SOURCE RECORDS: Begin

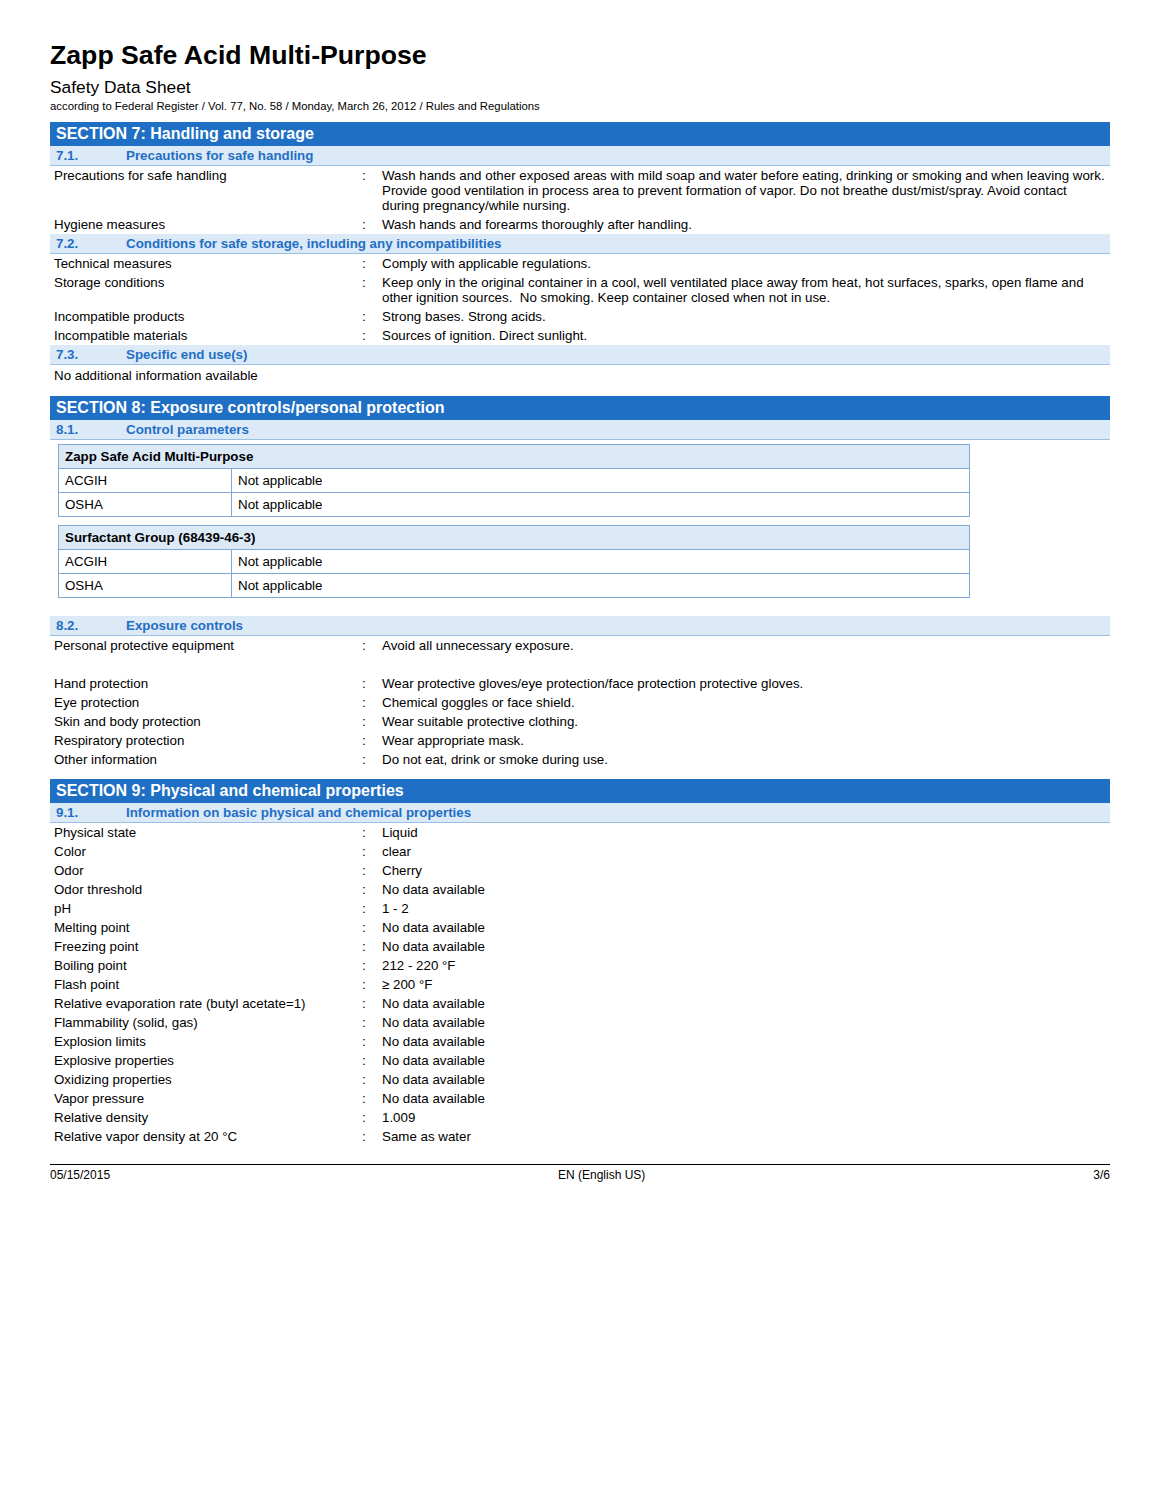Zapp Safe Acid Multi-Purpose
Safety Data Sheet
according to Federal Register / Vol. 77, No. 58 / Monday, March 26, 2012 / Rules and Regulations
SECTION 7: Handling and storage
7.1. Precautions for safe handling
| Precautions for safe handling | : | Wash hands and other exposed areas with mild soap and water before eating, drinking or smoking and when leaving work. Provide good ventilation in process area to prevent formation of vapor. Do not breathe dust/mist/spray. Avoid contact during pregnancy/while nursing. |
| Hygiene measures | : | Wash hands and forearms thoroughly after handling. |
7.2. Conditions for safe storage, including any incompatibilities
| Technical measures | : | Comply with applicable regulations. |
| Storage conditions | : | Keep only in the original container in a cool, well ventilated place away from heat, hot surfaces, sparks, open flame and other ignition sources. No smoking. Keep container closed when not in use. |
| Incompatible products | : | Strong bases. Strong acids. |
| Incompatible materials | : | Sources of ignition. Direct sunlight. |
7.3. Specific end use(s)
No additional information available
SECTION 8: Exposure controls/personal protection
8.1. Control parameters
| Zapp Safe Acid Multi-Purpose |
| --- |
| ACGIH | Not applicable |
| OSHA | Not applicable |
| Surfactant Group (68439-46-3) |
| --- |
| ACGIH | Not applicable |
| OSHA | Not applicable |
8.2. Exposure controls
| Personal protective equipment | : | Avoid all unnecessary exposure. |
| Hand protection | : | Wear protective gloves/eye protection/face protection protective gloves. |
| Eye protection | : | Chemical goggles or face shield. |
| Skin and body protection | : | Wear suitable protective clothing. |
| Respiratory protection | : | Wear appropriate mask. |
| Other information | : | Do not eat, drink or smoke during use. |
SECTION 9: Physical and chemical properties
9.1. Information on basic physical and chemical properties
| Physical state | : | Liquid |
| Color | : | clear |
| Odor | : | Cherry |
| Odor threshold | : | No data available |
| pH | : | 1 - 2 |
| Melting point | : | No data available |
| Freezing point | : | No data available |
| Boiling point | : | 212 - 220 °F |
| Flash point | : | ≥ 200 °F |
| Relative evaporation rate (butyl acetate=1) | : | No data available |
| Flammability (solid, gas) | : | No data available |
| Explosion limits | : | No data available |
| Explosive properties | : | No data available |
| Oxidizing properties | : | No data available |
| Vapor pressure | : | No data available |
| Relative density | : | 1.009 |
| Relative vapor density at 20 °C | : | Same as water |
05/15/2015 EN (English US) 3/6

SOURCE RECORDS: End

When copying the listing above, begin at its first line and stop after the line with "7.1. Precautions for safe handling", keeping each line exact and dropping the pictures.

§ **TASK OUTPUT**
Zapp Safe Acid Multi-Purpose
Safety Data Sheet
according to Federal Register / Vol. 77, No. 58 / Monday, March 26, 2012 / Rules and Regulations
SECTION 7: Handling and storage
7.1. Precautions for safe handling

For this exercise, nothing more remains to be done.